Do the topics of conversations mentors and mentees discuss matter? Research published in September reveals that they do. The team tracked what topics were discussed between mentor-mentee pairs of the University of Virginia’s Young Women Leaders Program. The topics included friendships, academic skills, romantic relationships and others. They then compared the frequency of which those subjects were discussed with how much the mentees improved (or declined) at the conclusion of the mentoring intervention. The study showed significant associations between topics and mentees’ improvements or declines in outcomes.
Effective mentoring can be successful in an evidence-based program when the mentee and mentor continue to participate. So, avoiding early termination of a mentoring relationship is important. Research published in March of 2022 examines strategies for monitoring the quality of a mentoring relationship as a means of predicting whether a mentoring relationship will end too early.

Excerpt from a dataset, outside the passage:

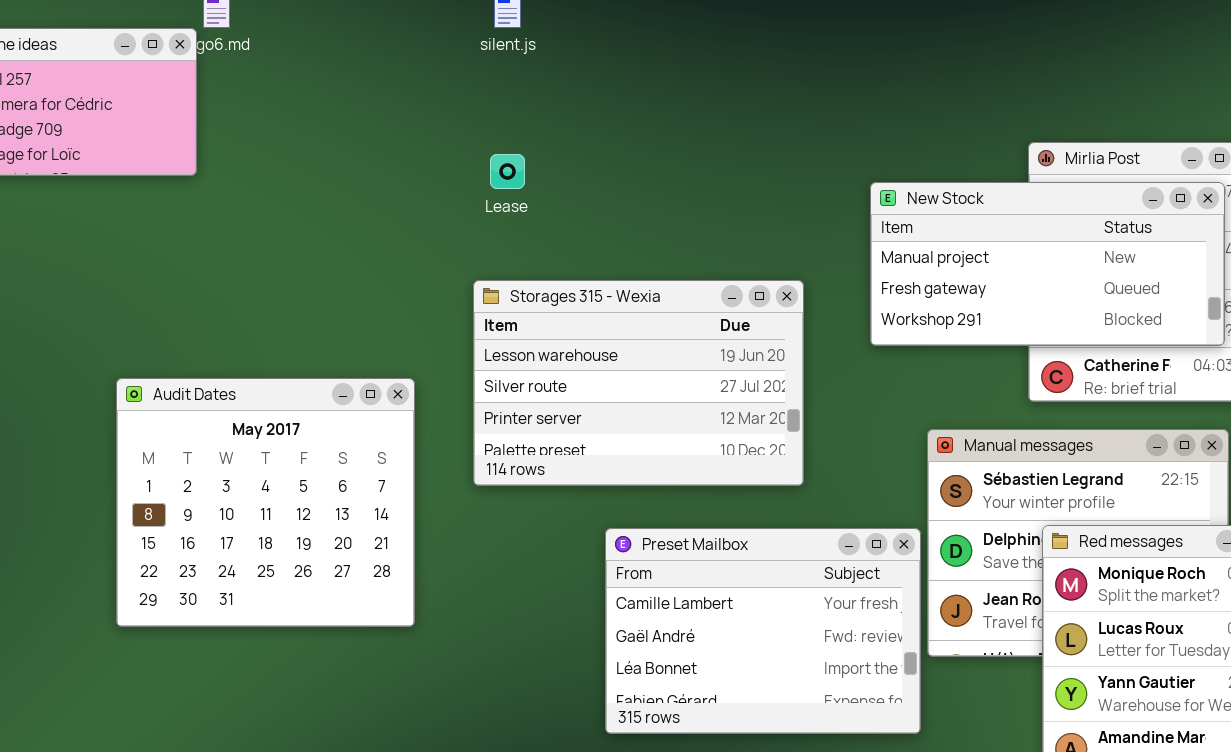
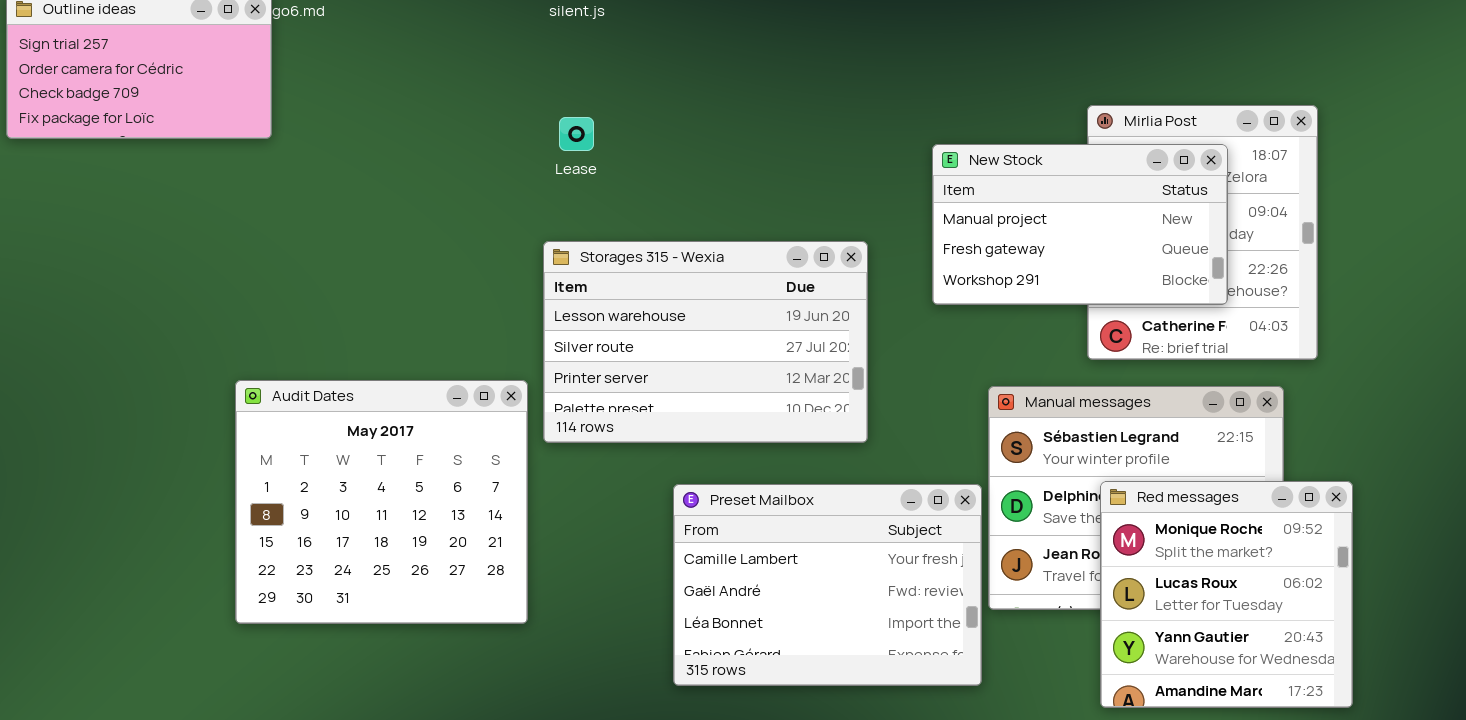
New Stock: [870,182,1225,346] -> [932,144,1228,305], resized
Audit Dates: [116,378,415,627] -> [235,380,528,624], moved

Young Women Leaders Program
UVA’s Young Women Leaders Program, which celebrated its 25th anniversary this year, is a mentoring program that pairs female UVA students, or “big sisters,” with middle school “little sisters.” In this story from November, read about Big Sister Ella Fendley, who mentors a student at Burley Middle School, where her mother, a UVA alumna, has been a liaison to the YWLP program there for about 15 years.
Mentoring and Families
In an article published last spring, Youth-Nex researchers examined the benefits of mentors who are part of an adolescent’s family but are not their parents. They found that, for Black youth, familial mentors had a positive impact on the relationship between their mentee and their mentee’s parents. The researchers described three specific ways mentors helped support their mentees’-parent relationship.
For youth participating in mentoring programs, what goes on at home can have an impact on the effectiveness of that program. In a study published in July, researchers reveal that family relationships are not typically considered when a youth mentoring program is being evaluated. With that in mind, the team examined the role family relationships may play in youth mentoring.
Adult Professional Mentoring
School-based mental health providers play an important role in supporting students, especially at a time when evidence suggests students have increasing needs. This year, a team of our researchers published an article on the use of a remote mentoring program aimed at supporting the professional development of these providers. Utilizing the Extension for Community Healthcare Outcomes or ECHO tool, the team tested a telementoring model aimed at increasing staff engagement and knowledge and the results were positive.